Getting in on an initial public offering

Company stock
  • It's easier to allocate many shares to one big investor than to many small ones.
  • Brokers underwriting the deal tend to give their best customers first dibs.
  • A few mutual funds that specialize in IPOs are accessible to all investors.

If the goal of investing is to buy low and sell high, then getting in on an initial public offering -- more commonly called an IPO -- must be the ticket to riches. Buy a hot new stock at a discount and then sell it for a huge profit just hours or days later, right? Seems like a sure thing.

But for most individual investors, that dream of getting in on the IPO action will never be realized. And that's not necessarily a bad thing.

For every fairy-tale stock that takes off like a skyrocket following an IPO, there are cautionary tales of many more IPOs that post lackluster results. Some even crash and burn.

3 reasons you can't join the IPO club

First, understand the process: When a company goes public and issues stock, it wants to raise capital and make shares available to the public. The IPO is underwritten by an investment bank, broker dealer or a group of broker-dealers. They buy the shares from the company and then distribute the shares to investors.

"The brokers find a home for the largest pieces. If there is a lot of interest, the shares go very easily into the hands of institutional investors," says Rob Lutts, president and CIO of Cabot Money Management in Salem, Mass.

Reason No. 1: Big buyers easier to find. Selling a million shares to an institutional investor is much more efficient than finding 1,000 individuals to purchase shares.

But even big institutions often don't get as much of the action as they would like because the initial public offering may be quite limited.

"Especially with a smaller IPO, nobody really gets 100 percent of their fill. In fact, no one gets more than 10 percent of their interest in the allocation," says Kathleen Shelton Smith, principal at Renaissance Capital, a global IPO investment adviser, research and management company.

Reason No. 2: One hand washes the other.

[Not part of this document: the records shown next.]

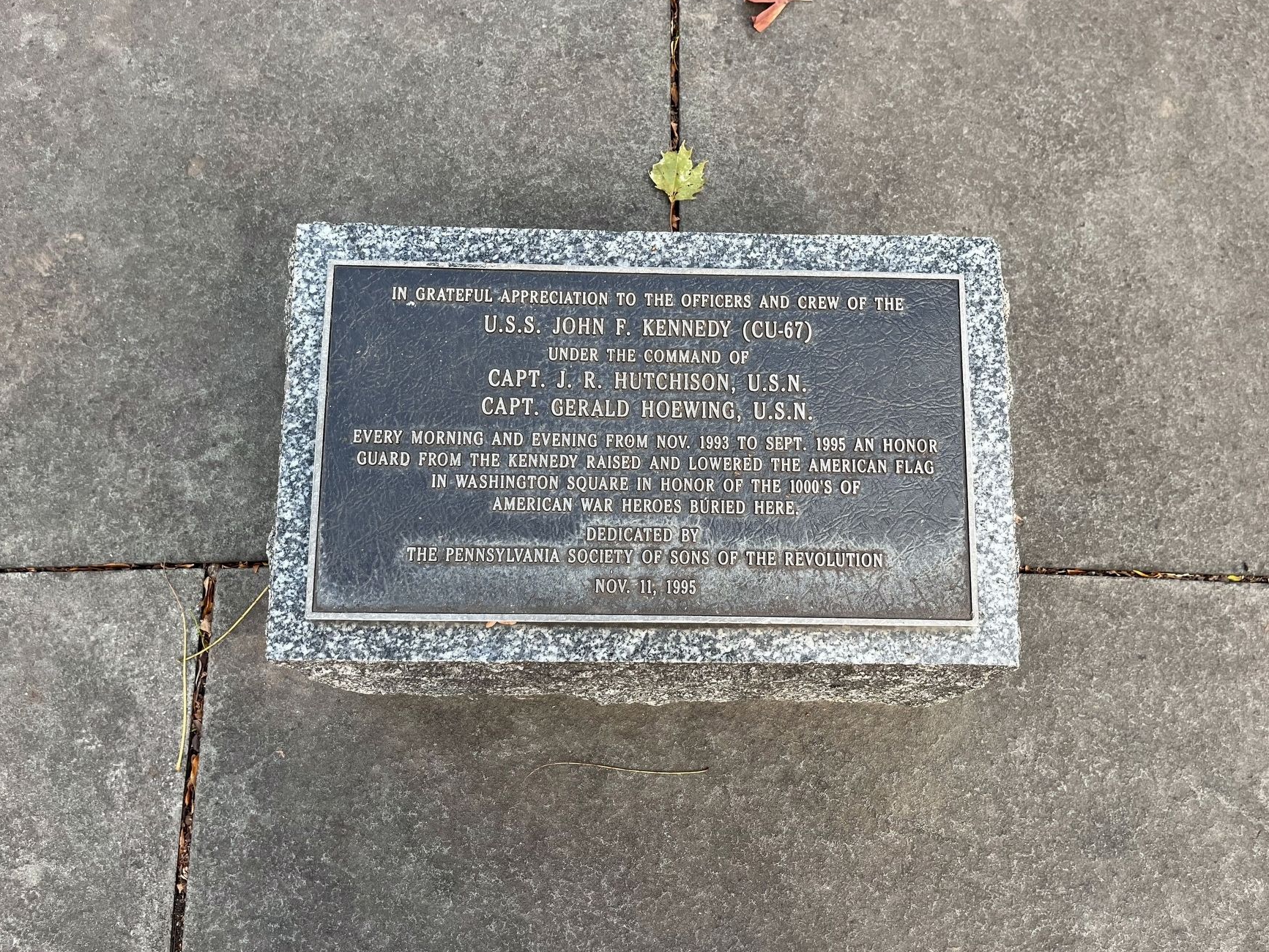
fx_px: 990
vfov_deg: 51.4
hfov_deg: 65.3
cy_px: 485
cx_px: 656
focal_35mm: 27
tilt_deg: -77.4
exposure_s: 1/121
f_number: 1.6
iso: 64
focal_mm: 5.1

Institutions that get to participate in the initial public offering often do a lot of business with the brokers underwriting the deal.

"It's stacked in favor of large asset managers, but it is a money game and everyone is in it to make a buck and that is where it goes -- it goes to the best customers of those brokers," Lutts says.

Reason No. 3: Your broker perceives you as poor. Management, employees, friends and families of the company going public may be offered the chance to buy shares at the IPO price in addition to investment banks, hedge funds and institutions. High net worth clients may be rewarded with IPO shares from time to time as well.

If you have an account with the broker bringing the company public and happen to keep most of your vast fortune with that broker, you may be able to beg your way into a hot IPO.

"That still doesn't mean you're going to get in. For LinkedIn's (IPO), for instance, unless you were friends or family, you were probably out of luck," says Jeremy Carpenter, portfolio analyst with Investor Solutions in Miami.

Lutts agrees. "I manage $500 million and I can't get the really hot ones."

Lucky to lose out

Once the stock is trading on the exchange, small-fry investors and big-time professionals have plenty of opportunity to buy shares. In fact, waiting for this opportunity can be a smaller investor's best strategy when it comes to new public companies.